How history repeats itself! Congress is
now saying about BJP whatever Jinnah used to say about Congress in 1940s: that
it is a party of Hindu banias, that Muslims can never expect justice from it,
that if it ever came to power then Muslims will have to fear for their lives
and so on. Again the object is the same: to use Muslims as political pawns to
delegitimize and checkmate nationalist sentiments.
Narendra Modi has the power to break this
game. Without a single Muslim vote, without making any special or specific
gesture to Muslims, he has swept assembly elections, not once, but twice, in Gujarat . He has demonstrated that if Hindus stand solidly
behind any leader, he does not have to flatter Muslims. This is why he is
regarded as a mortal enemy by most Muslims, all brokers of Muslim votes, and
all parties hankering after the Muslim votebank.
If Modi can replicate at the national
level what he has done in Gujarat , it will
decisively break the stranglehold of Muslim votebanks on Indian politics,
breathe a new self-confidence in Hindu society and force a rethink among Hindu
politicians in non-BJP parties. Muslims will become just one of the many groups
in Indian politics and thus join the national mainstream.

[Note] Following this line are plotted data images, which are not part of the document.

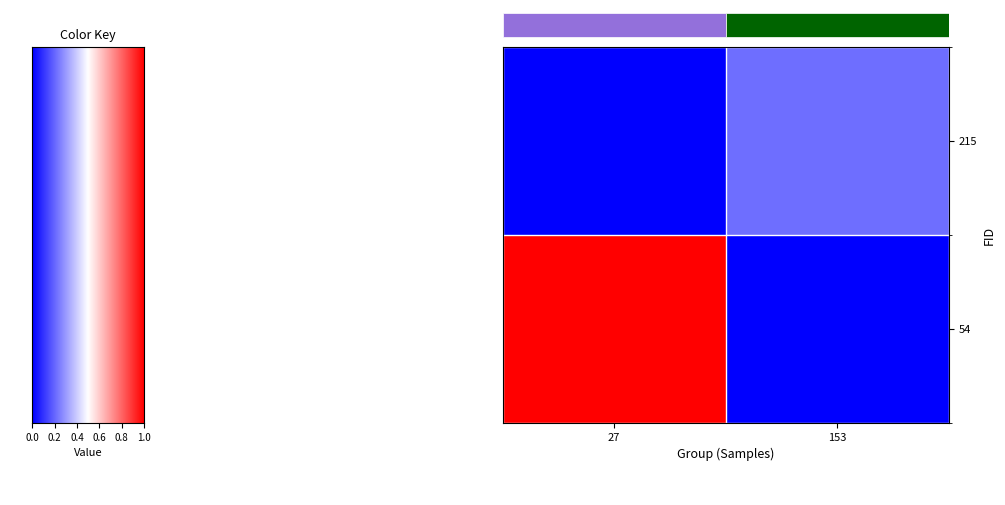

Reading right to left, list all the values displayed in this chart.

row_0: 0.2	0.0
row_1: 0.0	1.0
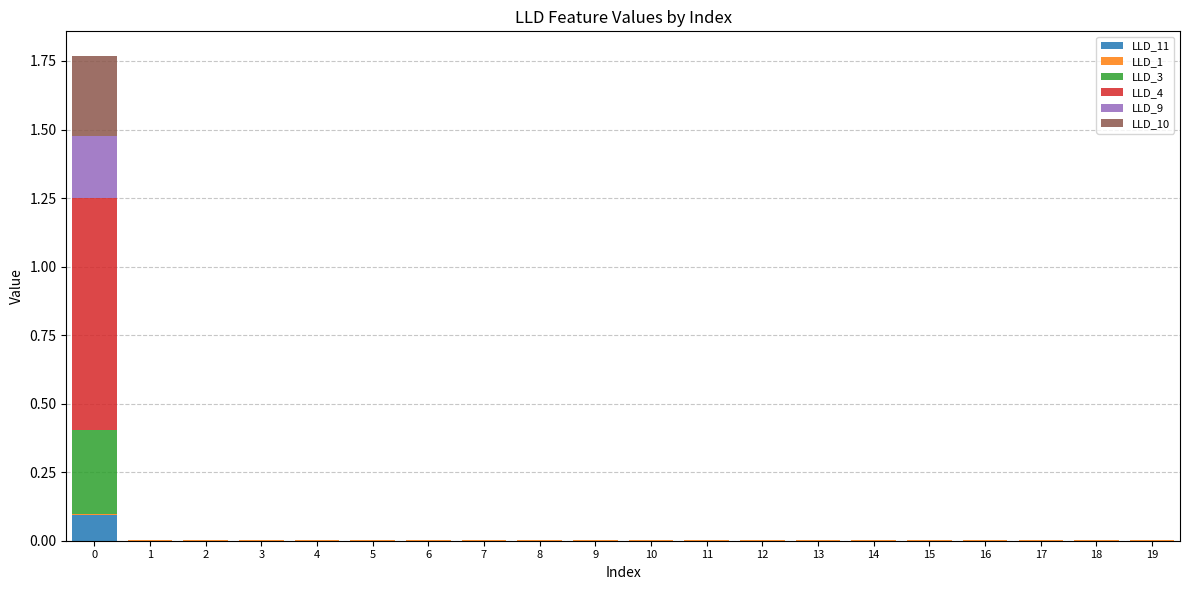

Count the number of data series in this chart.

6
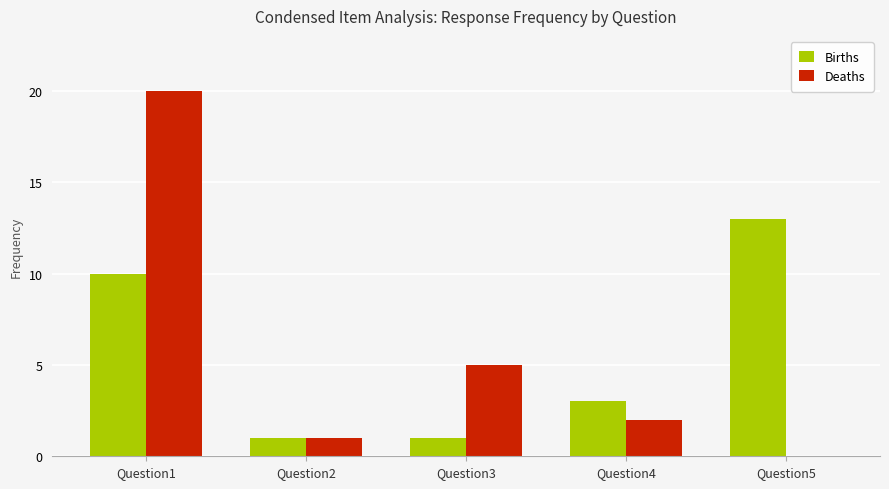

What is the average value of the Births series?

6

Whether Modi is interested in attempting
this feat, whether BJP will give him an opportunity to make such an attempt is,
of course, another matter. His sadbhavna
yatras have aroused speculation that he, too, may be craving
acceptability among circles that want BJP to shed every trace of Hinduness. As
to BJP, it does not deserve a single Hindu vote as of now as a party of Hindu
nationalism. But that does not affect the position outlined in the earlier
passages.
If the BJP really regards itself as a party
of Indian nationalism, it should distance itself from those hankering after the
12 per cent votebank and announce Narendra Modi as its prime ministerial
candidate for 2014 Lok Sabha election.